Marrite (mar'-ite) is a mineral with the chemical formula PbAgAsS_{3}. It is the arsenic equivalent of freieslebenite (PbAgSbS_{3}), but also displays close polyhedral characteristics with sicherite and diaphorite. Marrite was first described in 1905, and was named in honor of geologist John Edward Marr (1857–1933) of Cambridge, England.

==Crystal habit==
Marrite is part of the monoclinic crystal class, and ^{2}⁄_{m} point group. The symmetry reveals that this mineral is composed of 3 axes of unequal lengths. Two of the axes are perpendicular at 90 degrees, while one axis intersects at an angle less than 90 degrees. Crystal habit includes striated, meaning it forms parallel lines along crystal faces; or tabular, meaning that structure dimensions are thin in 1 direction.

==Optical mineralogy==
Under a microscope, marrite has a distinct anisotropic refractive index, meaning the velocity of light varies depending on the direction being traveled through the mineral. It is typical of anisotropic minerals to display colorful, optical properties when viewed under cross polarized light.

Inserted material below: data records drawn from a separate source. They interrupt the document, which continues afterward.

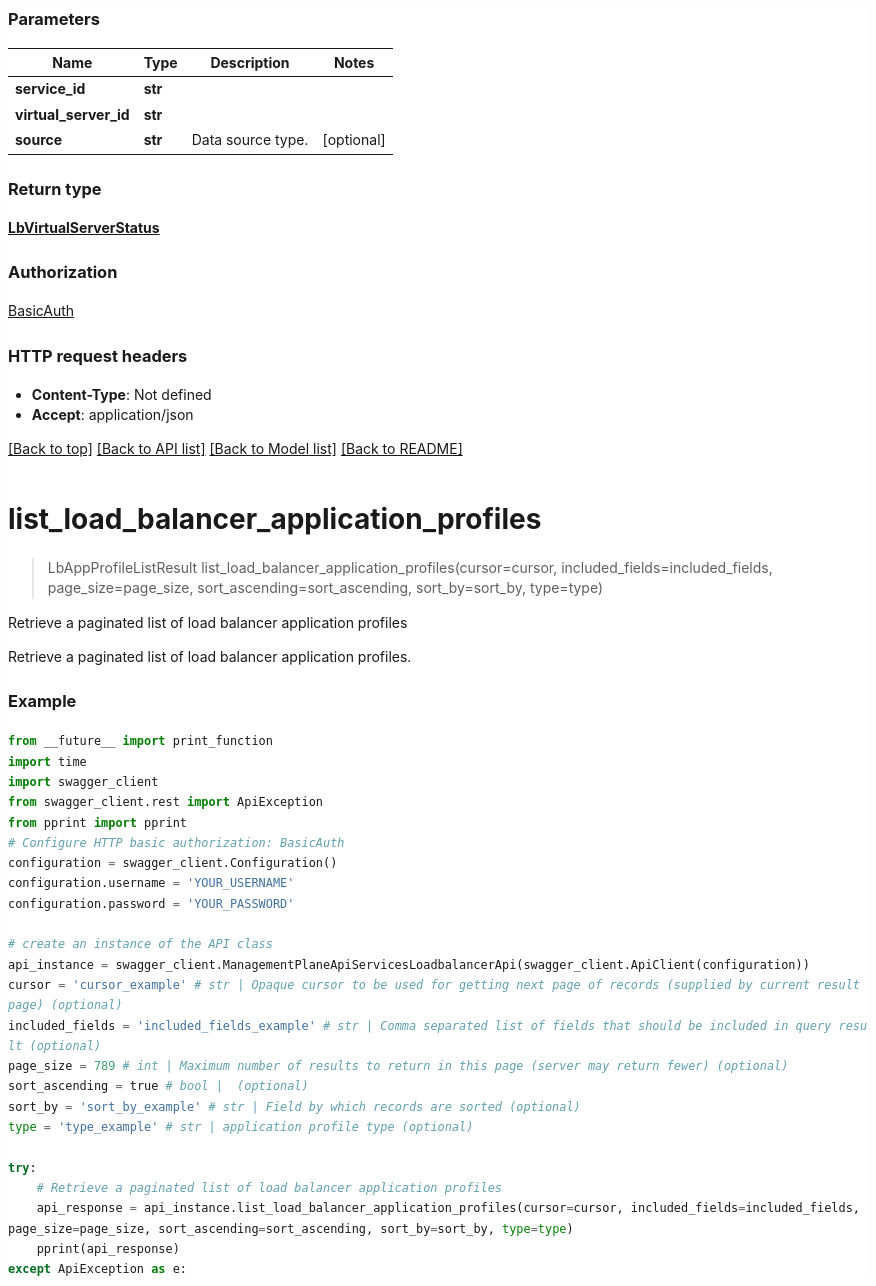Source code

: ### Parameters

Name | Type | Description  | Notes
------------- | ------------- | ------------- | -------------
 **service_id** | **str**|  | 
 **virtual_server_id** | **str**|  | 
 **source** | **str**| Data source type. | [optional] 

### Return type

[**LbVirtualServerStatus**](LbVirtualServerStatus.md)

### Authorization

[BasicAuth](../README.md#BasicAuth)

### HTTP request headers

 - **Content-Type**: Not defined
 - **Accept**: application/json

[[Back to top]](#) [[Back to API list]](../README.md#documentation-for-api-endpoints) [[Back to Model list]](../README.md#documentation-for-models) [[Back to README]](../README.md)

# **list_load_balancer_application_profiles**
> LbAppProfileListResult list_load_balancer_application_profiles(cursor=cursor, included_fields=included_fields, page_size=page_size, sort_ascending=sort_ascending, sort_by=sort_by, type=type)

Retrieve a paginated list of load balancer application profiles

Retrieve a paginated list of load balancer application profiles. 

### Example
```python
from __future__ import print_function
import time
import swagger_client
from swagger_client.rest import ApiException
from pprint import pprint
# Configure HTTP basic authorization: BasicAuth
configuration = swagger_client.Configuration()
configuration.username = 'YOUR_USERNAME'
configuration.password = 'YOUR_PASSWORD'

# create an instance of the API class
api_instance = swagger_client.ManagementPlaneApiServicesLoadbalancerApi(swagger_client.ApiClient(configuration))
cursor = 'cursor_example' # str | Opaque cursor to be used for getting next page of records (supplied by current result page) (optional)
included_fields = 'included_fields_example' # str | Comma separated list of fields that should be included in query result (optional)
page_size = 789 # int | Maximum number of results to return in this page (server may return fewer) (optional)
sort_ascending = true # bool |  (optional)
sort_by = 'sort_by_example' # str | Field by which records are sorted (optional)
type = 'type_example' # str | application profile type (optional)

try:
    # Retrieve a paginated list of load balancer application profiles
    api_response = api_instance.list_load_balancer_application_profiles(cursor=cursor, included_fields=included_fields, page_size=page_size, sort_ascending=sort_ascending, sort_by=sort_by, type=type)
    pprint(api_response)
except ApiException as e:
```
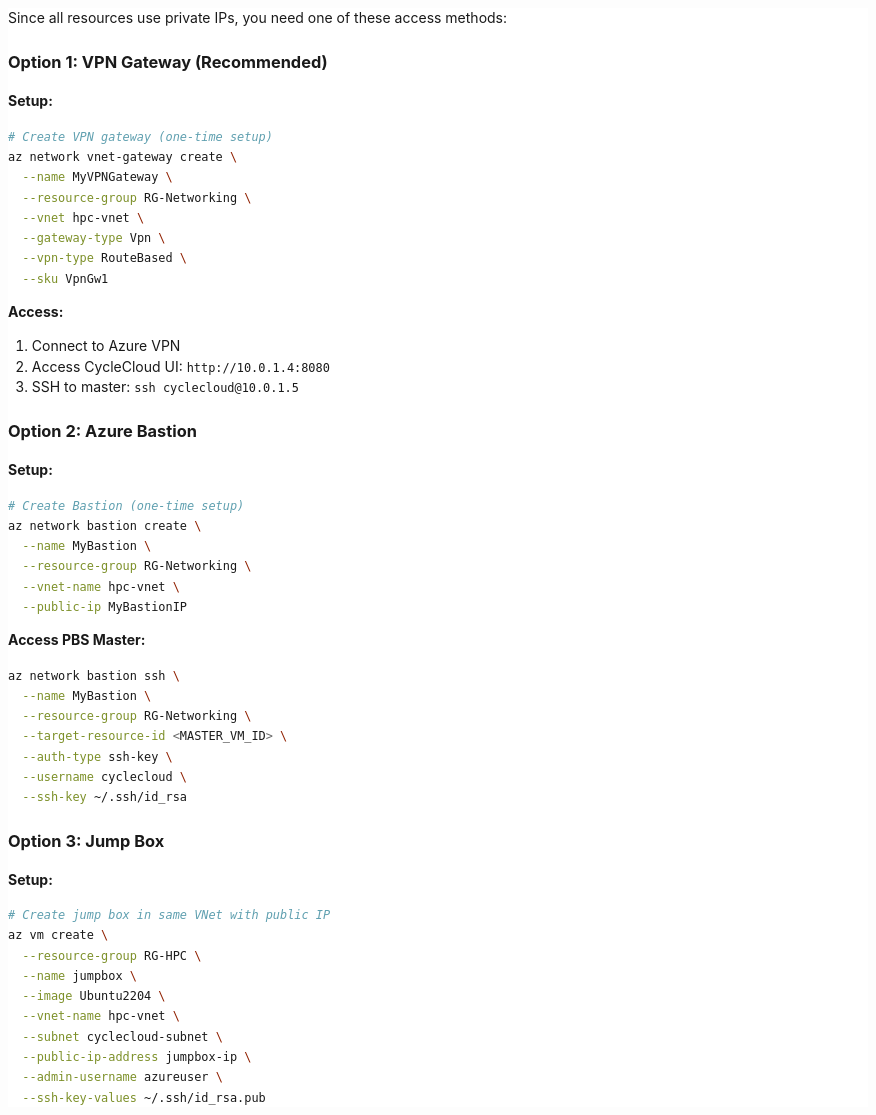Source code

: Since all resources use private IPs, you need one of these access methods:

### Option 1: VPN Gateway (Recommended)

**Setup:**
```bash
# Create VPN gateway (one-time setup)
az network vnet-gateway create \
  --name MyVPNGateway \
  --resource-group RG-Networking \
  --vnet hpc-vnet \
  --gateway-type Vpn \
  --vpn-type RouteBased \
  --sku VpnGw1
```

**Access:**
1. Connect to Azure VPN
2. Access CycleCloud UI: `http://10.0.1.4:8080`
3. SSH to master: `ssh cyclecloud@10.0.1.5`

### Option 2: Azure Bastion

**Setup:**
```bash
# Create Bastion (one-time setup)
az network bastion create \
  --name MyBastion \
  --resource-group RG-Networking \
  --vnet-name hpc-vnet \
  --public-ip MyBastionIP
```

**Access PBS Master:**
```bash
az network bastion ssh \
  --name MyBastion \
  --resource-group RG-Networking \
  --target-resource-id <MASTER_VM_ID> \
  --auth-type ssh-key \
  --username cyclecloud \
  --ssh-key ~/.ssh/id_rsa
```

### Option 3: Jump Box

**Setup:**
```bash
# Create jump box in same VNet with public IP
az vm create \
  --resource-group RG-HPC \
  --name jumpbox \
  --image Ubuntu2204 \
  --vnet-name hpc-vnet \
  --subnet cyclecloud-subnet \
  --public-ip-address jumpbox-ip \
  --admin-username azureuser \
  --ssh-key-values ~/.ssh/id_rsa.pub
```
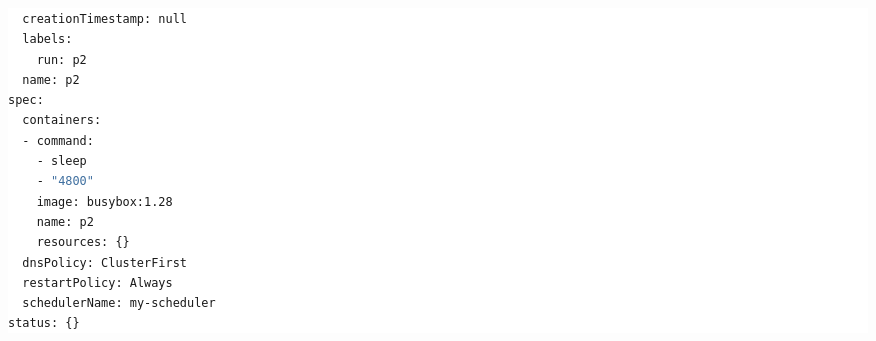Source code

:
 ```bash
  creationTimestamp: null
  labels:
    run: p2
  name: p2
spec:
  containers:
  - command:
    - sleep
    - "4800"
    image: busybox:1.28
    name: p2
    resources: {}
  dnsPolicy: ClusterFirst
  restartPolicy: Always
  schedulerName: my-scheduler
status: {}
```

This differs from its vague gray color when viewed in plane polarized light, which is the reason optical mineralogy is essential for correctly identifying similar minerals. Marrite belongs to the biaxial optical class, which signifies that it has two optic axes. An optic axis is the direction of light that travels at 0 birefringence, causing the mineral to appear isotropic. When viewing the indicatrix of biaxial minerals, both optic axes are always perpendicular to one of the two circular sections.

==Occurrence==
The only known occurrence of Marrite is the type locality of the Lengenbach quarry in Binntal, Valais, Switzerland. It is primarily formed because of hydrothermal activity, which involves water and high temperatures. Marrite is predominantly found in dolomite along with a variety of other sulfosalts.